Consumers are enraged at Netflix’ steep price increases with good reason — a 60% increase is hard to take during a prolonged recession. As a result well over 1 million have already cancelled their subscription.
From the consumer’s POV, Netflix’ latest plans to split the offering into two unrelated services, Netflix and Qwikster, are utterly ridiculous. Infuriating. And perhaps fatal to the company’s longevity.
Netflix has given its customers the reason — and the motivation — to look elsewhere for a better value.
A Broken Brand Promise
The heavy-handed moves by the company are causing me to rethink how much, if any, I want of Netflix’ service in the future. Like millions of other Netflix subscribers who have become disenchanted with the brand.
One of the reasons for the furor that’s fueling the consumer backlash is Netflix’ broken brand promise. We used to believe Netflix stood as a shining example of a consumer-centered modern corporation.
Now we realize it was just a big myth that we collectively bought into. Myself included.
Netflix has squandered our trust and lost our loyalty. They’ve polluted their brand. Can they overcome this damage?
Setting Up for Streaming Is Not Easy
Netflix is clearly staking its future on mainstream adoption of streaming and digital downloads as the preferred way to “consume” movies, music, TV episodes, games, etc.
But there’s a lurking problem that no one has acknowledged in the furor that’s raging across the blogosphere. And that’s user experience.
If you plan to stream movies to a PC, Mac or an Apple-branded consumer device (like Apple TV or iPad), configuring Netflix and entering your credentials are not too difficult. It’s easy if you’re using a device that’s equipped with a keyboard.
But heaven help you if you’re using a traditional consumer electronics device and must enter user credentials with a remote control device. (You might want to consult a teenage geek who’s comfortable with remotes as an input device.)
To make things worse, just because you’ve gotten it working once doesn’t mean your Netflix configuration will keep working indefinitely. Software updates by Netflix and/or your consumer electronics device manufacturer can cause the configuration to stop working. So you confront the user experience issues all over again.
Netflix doesn’t exert much influence over the consumer electronics ecosystem, so the user experience problems are systemic and likely to persist…
The Remote Was Not Designed as a Keyboard Substitute
Over the past several months I’ve wasted hours trying to keep Netflix streaming to our flat-screen TV, using Sony PlayStation 3 and the PlayStation network as the interface to Netflix. My first attempt to configure streaming took several hours (including several sessions on my Mac to get online help).
After the initial setup it worked just fine — until Sony’s PlayStation network was hacked and everything had to be reset. Since then I’ve had to reset the configuration more than once. I’m not sure if this is caused by Sony’s frequent software updates or some conflict between the PlayStation network and Netflix.
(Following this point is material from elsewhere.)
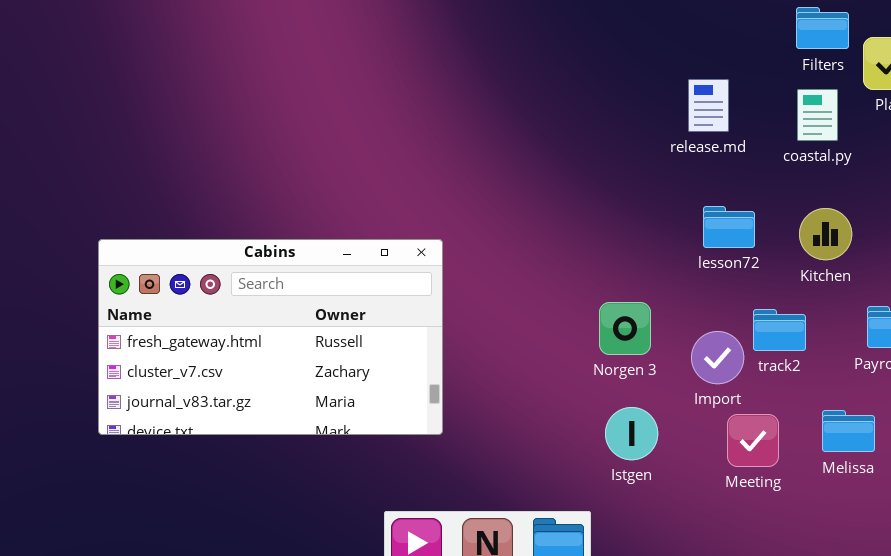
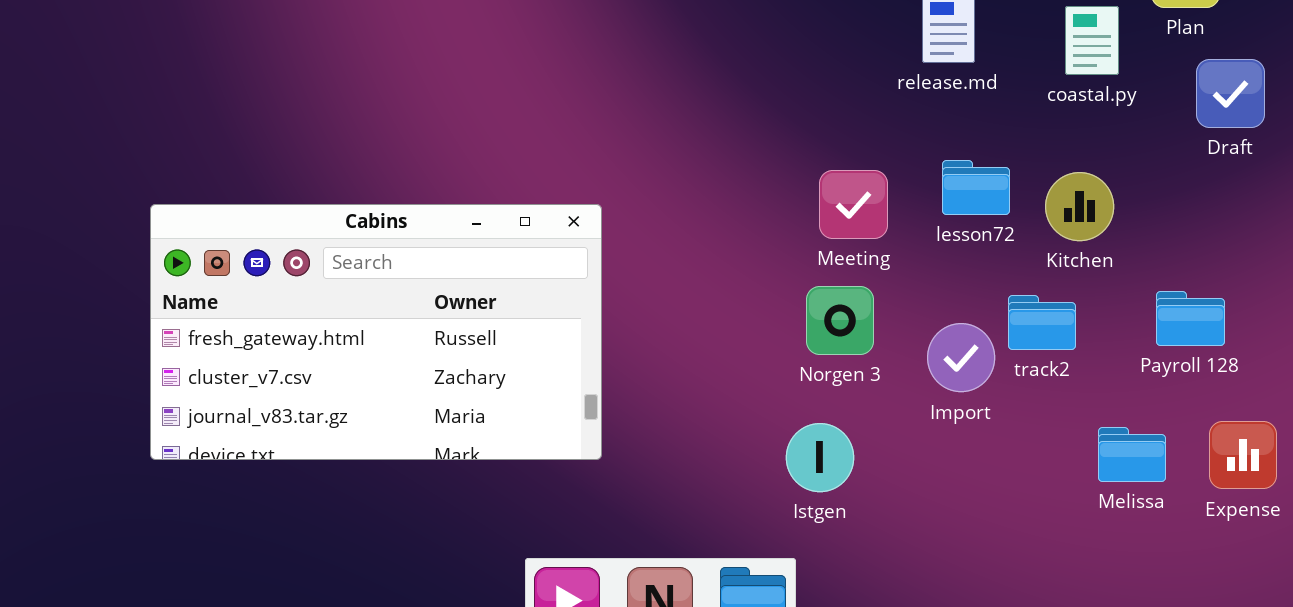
Kitchen: [799,208,852,260] -> [1045,172,1114,241], moved
Istgen: [605,407,658,460] -> [786,423,854,492], moved
Meeting: [727,414,779,467] -> [819,170,888,239], moved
Needless to say, if your interface to a consumer electronics device is a TV remote, having to enter multiple sets of user IDs and passwords is a non-trivial and frustrating exercise. The fact that whatever you type when entering your password is masked with asterisks — ******** — increases your chances of wasting your time due to typos that occur when you use a remote as an inferior keyboard substitute.
My Netflix Solution on the PS3
To fix the broken Netflix configuration required consulting both Netflix’ and Sony’s support resources online. Not surprisingly they weren’t coordinated. Netflix’ site turned out to be distinctly unhelpful, and Sony’s site required some real digging to find the solution.
Not to mention waiting until server maintenance was done (during prime time, I might add).
The eventual solution was:
- manually reset the date and time on the PS3
- uninstall the Netflix app on the PS3
- download and reinstall the Netflix app
- re-enter my user ID and password for Netflix (using the remote, of course).
Oh — and I forgot to mention that Sony required me to reset my password to the PlayStation network before beginning this whole procedure — yet another frustrating battle with the remote as keyboard substitute.
This may sound simple, but using the remote as an input device for activities designed for a keyboard meant that these steps took well over an hour — once I understood what was required to fix the problem in first place. Finding the solution required use of a computer.
Net net –
Given the on-going lack of coordination between Netflix and consumer electronics companies when it comes to user experience, usability issues like these will prove to be Netflix’ Achilles heel if their future depends on happy customers.
Thankfully, Netflix has listened to their customers and responded. Plans for Qwikster have been abandoned — the service will not be split in two.